What's the difference between a near-miss and a learning opportunity?
Only what you do with it. Mark's Zoom account story illustrates a near-miss that was handled at the symptom level rather than the root cause level -- the immediate problem was fixed, but the underlying condition that made the problem possible wasn't addressed. Months later, the same underlying condition produced a much more visible incident. Near-misses are often more valuable than incidents because you can learn from them without the full cost of the failure. But only if you trace them to their actual cause.

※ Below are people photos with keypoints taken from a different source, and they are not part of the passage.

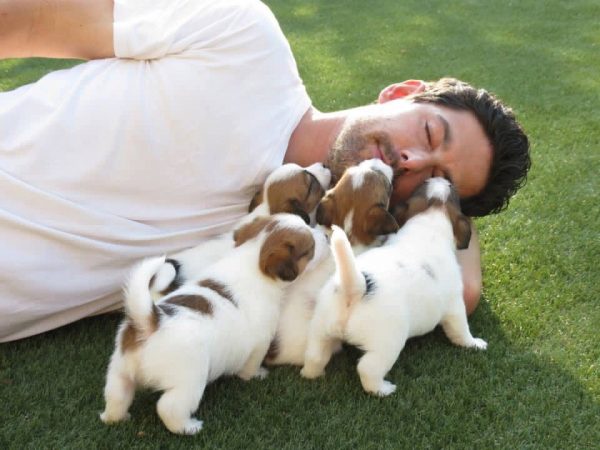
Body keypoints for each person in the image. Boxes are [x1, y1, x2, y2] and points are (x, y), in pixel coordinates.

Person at [0, 0, 530, 342]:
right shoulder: (243, 35)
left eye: (431, 177)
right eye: (430, 133)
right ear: (399, 93)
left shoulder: (300, 252)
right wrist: (441, 190)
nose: (411, 160)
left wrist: (439, 208)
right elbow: (32, 20)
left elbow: (462, 292)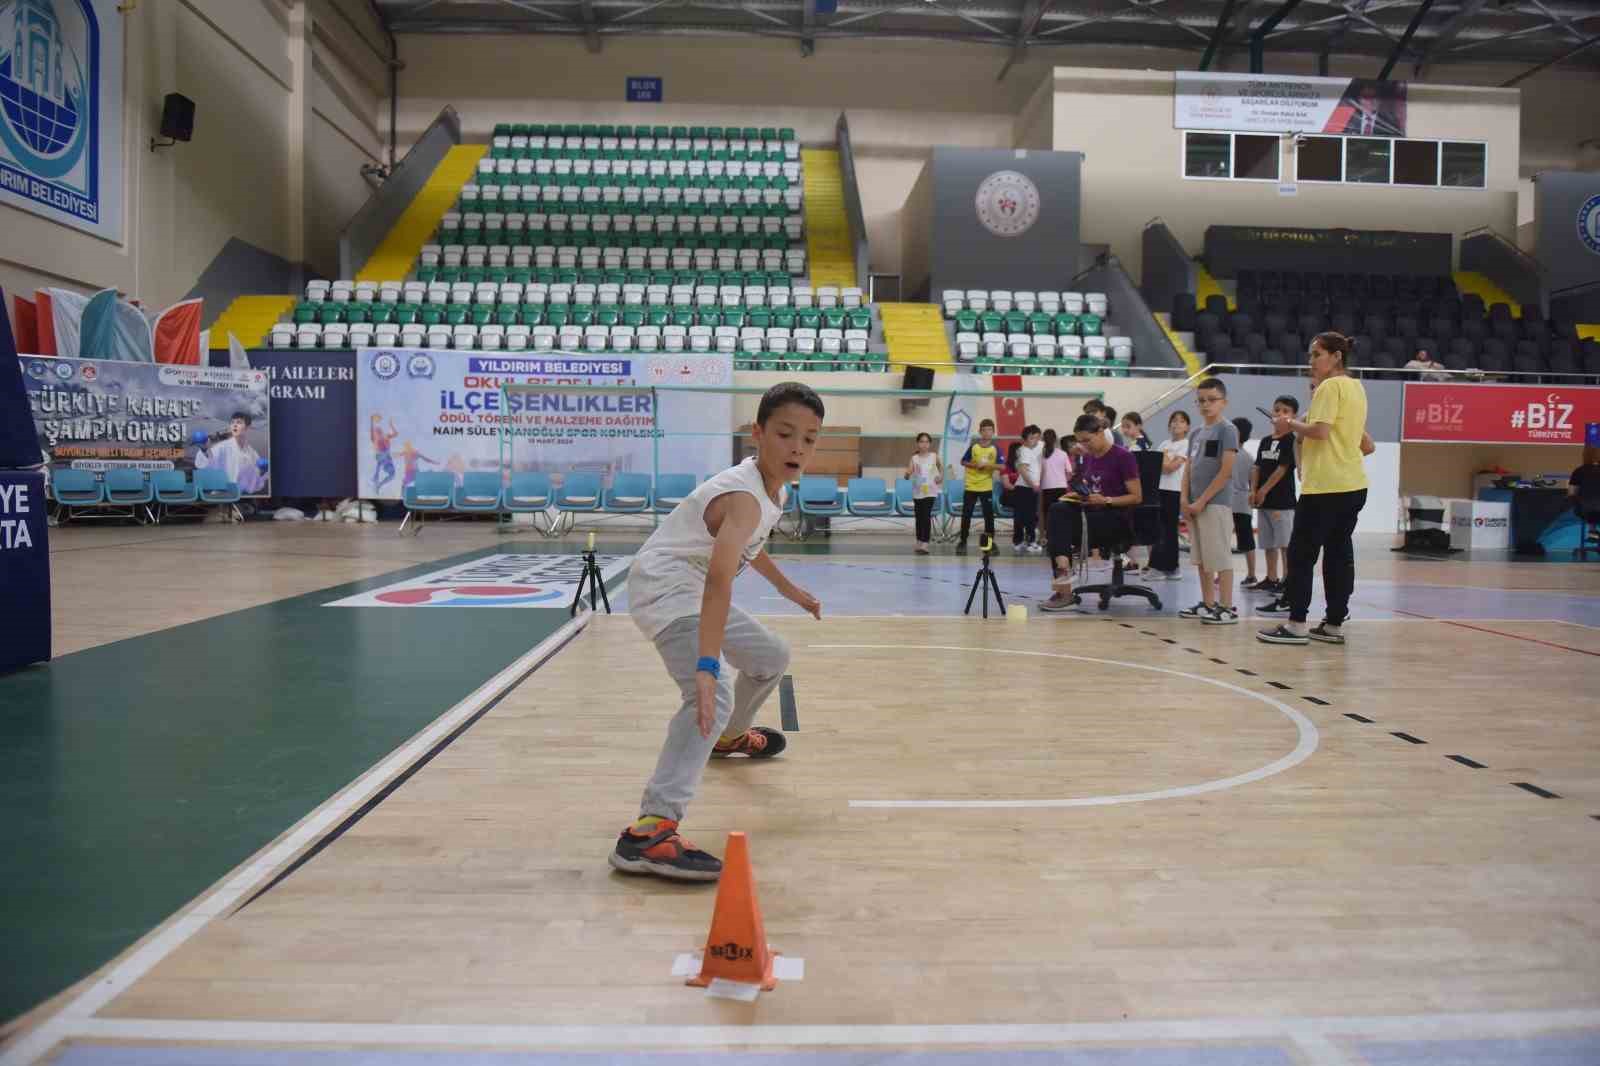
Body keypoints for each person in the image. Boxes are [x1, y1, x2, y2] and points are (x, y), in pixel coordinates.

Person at [612, 382, 825, 882]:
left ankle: (728, 740)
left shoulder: (770, 490)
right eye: (786, 433)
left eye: (810, 438)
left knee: (771, 656)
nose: (798, 447)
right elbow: (717, 584)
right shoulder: (745, 496)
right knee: (710, 694)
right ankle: (649, 830)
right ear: (758, 434)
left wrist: (793, 591)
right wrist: (707, 669)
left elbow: (749, 548)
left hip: (692, 585)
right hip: (667, 588)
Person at [1259, 334, 1374, 647]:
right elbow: (1367, 445)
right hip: (1353, 485)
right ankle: (1334, 624)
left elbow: (1320, 432)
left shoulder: (1329, 387)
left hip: (1325, 488)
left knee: (1301, 556)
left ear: (1336, 356)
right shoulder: (1356, 388)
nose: (1311, 361)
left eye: (1317, 354)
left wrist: (1289, 423)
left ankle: (1296, 625)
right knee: (1339, 555)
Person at [1039, 414, 1142, 612]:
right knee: (1057, 509)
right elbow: (1087, 485)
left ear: (1101, 431)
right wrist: (1077, 495)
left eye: (1088, 440)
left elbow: (1137, 497)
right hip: (1092, 515)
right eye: (1081, 442)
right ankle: (1063, 576)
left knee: (1059, 522)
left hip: (1116, 520)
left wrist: (1107, 500)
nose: (1085, 445)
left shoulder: (1123, 457)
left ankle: (1064, 590)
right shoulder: (1087, 459)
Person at [1179, 379, 1239, 625]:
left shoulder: (1227, 430)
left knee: (1220, 556)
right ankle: (1207, 603)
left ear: (1223, 402)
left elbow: (1225, 472)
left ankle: (1226, 607)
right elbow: (1189, 469)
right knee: (1202, 558)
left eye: (1211, 400)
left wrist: (1202, 501)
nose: (1205, 405)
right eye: (1201, 400)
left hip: (1215, 503)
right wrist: (1184, 499)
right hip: (1193, 504)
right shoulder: (1195, 434)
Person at [1250, 396, 1299, 600]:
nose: (1279, 414)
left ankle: (1288, 579)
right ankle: (1271, 577)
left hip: (1282, 502)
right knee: (1268, 543)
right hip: (1263, 502)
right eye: (1277, 410)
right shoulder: (1266, 441)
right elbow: (1257, 467)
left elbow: (1282, 469)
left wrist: (1264, 490)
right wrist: (1254, 490)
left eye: (1285, 411)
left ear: (1293, 416)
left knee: (1285, 544)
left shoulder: (1291, 441)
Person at [1149, 410, 1190, 579]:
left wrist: (1164, 459)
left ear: (1187, 426)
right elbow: (1153, 465)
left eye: (1181, 421)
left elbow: (1170, 468)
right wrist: (1164, 459)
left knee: (1170, 530)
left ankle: (1171, 567)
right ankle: (1159, 567)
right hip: (1159, 489)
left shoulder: (1185, 444)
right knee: (1158, 529)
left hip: (1174, 491)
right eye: (1173, 420)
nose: (1176, 424)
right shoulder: (1164, 443)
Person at [194, 412, 267, 494]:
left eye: (239, 422)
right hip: (223, 495)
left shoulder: (252, 453)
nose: (234, 425)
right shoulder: (222, 447)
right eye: (232, 422)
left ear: (247, 427)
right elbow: (202, 464)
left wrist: (262, 472)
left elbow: (256, 481)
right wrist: (204, 450)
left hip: (243, 495)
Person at [956, 418, 1000, 555]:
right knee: (966, 515)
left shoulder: (995, 449)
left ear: (993, 432)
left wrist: (988, 466)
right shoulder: (974, 447)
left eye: (990, 430)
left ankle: (990, 544)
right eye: (984, 430)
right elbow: (963, 461)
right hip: (971, 486)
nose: (987, 432)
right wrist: (975, 465)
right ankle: (962, 542)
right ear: (980, 431)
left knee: (988, 516)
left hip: (986, 487)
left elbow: (1002, 466)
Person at [1231, 417, 1260, 589]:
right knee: (1246, 538)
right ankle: (1251, 574)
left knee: (1243, 539)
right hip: (1242, 503)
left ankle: (1249, 574)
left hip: (1233, 502)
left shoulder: (1236, 456)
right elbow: (1252, 484)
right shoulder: (1249, 458)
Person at [905, 431, 942, 555]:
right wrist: (907, 474)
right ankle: (919, 540)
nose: (924, 444)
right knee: (919, 516)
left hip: (930, 490)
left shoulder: (934, 456)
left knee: (926, 515)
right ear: (918, 443)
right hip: (918, 490)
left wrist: (940, 477)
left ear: (930, 444)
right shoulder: (914, 458)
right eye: (922, 441)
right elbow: (909, 471)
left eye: (927, 442)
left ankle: (925, 543)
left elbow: (941, 469)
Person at [1038, 428, 1072, 557]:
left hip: (1046, 488)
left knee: (1048, 516)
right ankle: (1061, 541)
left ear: (1043, 440)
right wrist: (1063, 480)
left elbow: (1039, 473)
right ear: (1056, 439)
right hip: (1061, 488)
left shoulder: (1041, 455)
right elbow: (1069, 473)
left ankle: (1048, 541)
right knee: (1062, 516)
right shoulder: (1063, 454)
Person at [1013, 424, 1043, 553]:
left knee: (1029, 516)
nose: (1035, 441)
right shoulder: (1024, 451)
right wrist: (1033, 485)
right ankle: (1027, 542)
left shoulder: (1038, 446)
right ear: (1025, 439)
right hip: (1024, 488)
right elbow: (1023, 471)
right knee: (1025, 516)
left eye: (1037, 438)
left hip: (1031, 487)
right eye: (1032, 438)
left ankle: (1022, 541)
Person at [370, 415, 399, 494]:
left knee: (392, 474)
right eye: (377, 431)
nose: (379, 432)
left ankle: (378, 483)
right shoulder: (376, 438)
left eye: (379, 431)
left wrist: (391, 425)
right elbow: (372, 432)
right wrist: (371, 421)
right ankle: (376, 478)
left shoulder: (385, 436)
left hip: (386, 457)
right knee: (380, 459)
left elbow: (396, 434)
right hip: (382, 456)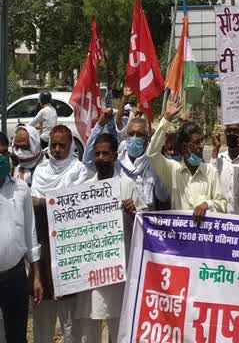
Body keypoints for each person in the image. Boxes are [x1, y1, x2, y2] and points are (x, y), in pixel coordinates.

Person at [75, 129, 145, 343]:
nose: (100, 159)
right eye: (97, 154)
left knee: (118, 326)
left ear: (114, 156)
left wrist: (134, 213)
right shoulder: (84, 189)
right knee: (89, 330)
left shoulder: (127, 185)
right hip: (91, 271)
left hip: (118, 270)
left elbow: (143, 230)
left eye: (105, 154)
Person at [30, 125, 93, 343]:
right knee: (43, 320)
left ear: (70, 146)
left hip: (70, 253)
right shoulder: (40, 171)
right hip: (45, 251)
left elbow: (73, 206)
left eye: (61, 145)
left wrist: (43, 202)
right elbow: (38, 205)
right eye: (53, 145)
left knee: (71, 324)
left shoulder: (79, 171)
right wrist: (54, 201)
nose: (56, 149)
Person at [147, 97, 226, 223]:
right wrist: (166, 119)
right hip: (181, 239)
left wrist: (207, 205)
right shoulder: (172, 170)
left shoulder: (211, 171)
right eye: (196, 142)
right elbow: (152, 153)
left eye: (202, 141)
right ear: (184, 146)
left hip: (205, 238)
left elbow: (222, 204)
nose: (201, 146)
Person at [84, 109, 169, 211]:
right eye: (131, 134)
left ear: (147, 139)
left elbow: (163, 197)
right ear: (126, 137)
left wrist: (158, 169)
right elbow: (88, 162)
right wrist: (100, 124)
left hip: (145, 221)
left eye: (139, 135)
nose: (134, 138)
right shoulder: (116, 162)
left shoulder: (153, 164)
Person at [0, 145, 43, 342]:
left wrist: (36, 276)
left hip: (15, 275)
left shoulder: (21, 188)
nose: (0, 158)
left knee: (16, 335)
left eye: (3, 153)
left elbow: (30, 232)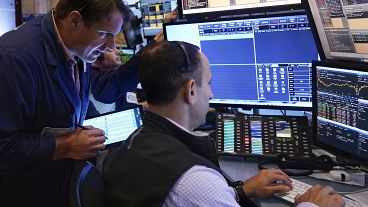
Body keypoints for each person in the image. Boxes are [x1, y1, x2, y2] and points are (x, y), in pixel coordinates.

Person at [102, 41, 345, 207]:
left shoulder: (137, 139)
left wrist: (240, 190)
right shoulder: (195, 180)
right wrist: (310, 205)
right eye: (208, 82)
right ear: (191, 91)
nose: (212, 93)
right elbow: (195, 192)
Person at [0, 0, 135, 206]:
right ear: (74, 21)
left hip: (60, 185)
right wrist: (64, 146)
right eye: (104, 34)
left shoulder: (77, 46)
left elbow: (73, 100)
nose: (112, 47)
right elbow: (3, 147)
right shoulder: (14, 59)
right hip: (22, 194)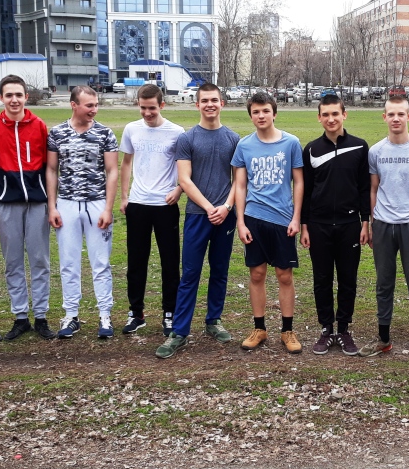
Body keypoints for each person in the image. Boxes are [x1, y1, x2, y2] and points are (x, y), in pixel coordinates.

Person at [155, 82, 240, 359]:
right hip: (197, 216)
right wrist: (209, 207)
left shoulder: (233, 139)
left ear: (222, 103)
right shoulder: (188, 138)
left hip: (225, 216)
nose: (209, 105)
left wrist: (226, 207)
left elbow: (238, 181)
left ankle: (213, 320)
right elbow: (184, 179)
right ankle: (179, 331)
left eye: (214, 100)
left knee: (220, 270)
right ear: (197, 104)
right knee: (190, 273)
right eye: (204, 101)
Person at [359, 96, 409, 361]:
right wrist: (371, 223)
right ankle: (383, 338)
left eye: (400, 114)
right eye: (391, 114)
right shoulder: (376, 151)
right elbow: (373, 189)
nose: (396, 119)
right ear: (384, 117)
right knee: (384, 283)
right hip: (383, 225)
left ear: (408, 116)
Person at [0, 74, 53, 341]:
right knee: (12, 261)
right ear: (1, 98)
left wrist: (45, 196)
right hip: (7, 204)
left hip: (37, 202)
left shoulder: (39, 125)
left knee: (39, 259)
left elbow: (48, 165)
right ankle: (21, 316)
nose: (14, 100)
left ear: (26, 97)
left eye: (18, 95)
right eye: (9, 95)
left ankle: (41, 316)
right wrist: (0, 192)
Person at [231, 92, 304, 353]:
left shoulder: (291, 143)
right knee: (257, 273)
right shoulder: (244, 145)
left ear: (274, 113)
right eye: (255, 112)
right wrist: (241, 222)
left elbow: (299, 182)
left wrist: (296, 218)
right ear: (250, 115)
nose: (261, 116)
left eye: (265, 111)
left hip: (283, 220)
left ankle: (288, 330)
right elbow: (240, 185)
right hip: (254, 218)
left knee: (284, 275)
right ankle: (259, 328)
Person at [300, 93, 370, 356]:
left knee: (348, 279)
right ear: (319, 118)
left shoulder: (360, 147)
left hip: (350, 224)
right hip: (318, 225)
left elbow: (364, 188)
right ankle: (326, 328)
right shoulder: (311, 149)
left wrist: (366, 222)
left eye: (335, 114)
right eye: (326, 115)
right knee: (322, 279)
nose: (331, 119)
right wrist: (304, 225)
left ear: (344, 115)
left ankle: (343, 329)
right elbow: (306, 191)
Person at [46, 85, 118, 339]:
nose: (94, 110)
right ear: (74, 105)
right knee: (68, 262)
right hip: (67, 204)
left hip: (97, 203)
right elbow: (51, 170)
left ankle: (105, 315)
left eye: (96, 105)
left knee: (101, 262)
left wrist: (108, 208)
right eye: (89, 105)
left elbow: (112, 171)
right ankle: (71, 315)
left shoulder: (105, 133)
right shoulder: (57, 133)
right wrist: (52, 206)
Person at [119, 84, 184, 336]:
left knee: (170, 262)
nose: (147, 113)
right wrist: (125, 196)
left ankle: (170, 313)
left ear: (162, 105)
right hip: (138, 204)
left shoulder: (176, 132)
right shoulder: (131, 129)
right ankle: (136, 313)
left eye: (152, 108)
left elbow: (186, 167)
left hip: (165, 206)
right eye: (143, 108)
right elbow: (126, 163)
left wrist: (179, 190)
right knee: (136, 262)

Can you build a culture where people feel safe admitting mistakes?
Yes, but not by declaring it. Dr. Nicole Lipkin's observation: telling people they should feel psychologically safe doesn't work, any more than saying "I have an open door policy" when people have learned through experience that using the open door leads to punishment. Safety is built through consistent leader behavior -- modeling vulnerability, responding constructively when people surface problems, and rewarding honesty rather than punishing it. It takes time and repetition. It can't be announced into existence.
How does learning from mistakes connect to continuous improvement?
Directly. Most waste and most defects have systemic causes -- processes that make errors easy or inevitable. When people surface mistakes honestly, they provide the data needed to find and fix those systemic causes. When organizations punish mistakes or create conditions where people hide them, the systemic causes stay in place and the same mistakes recur. CI cultures that sustain themselves are cultures where mistakes are treated as the information source for improvement, not as evidence of individual failure.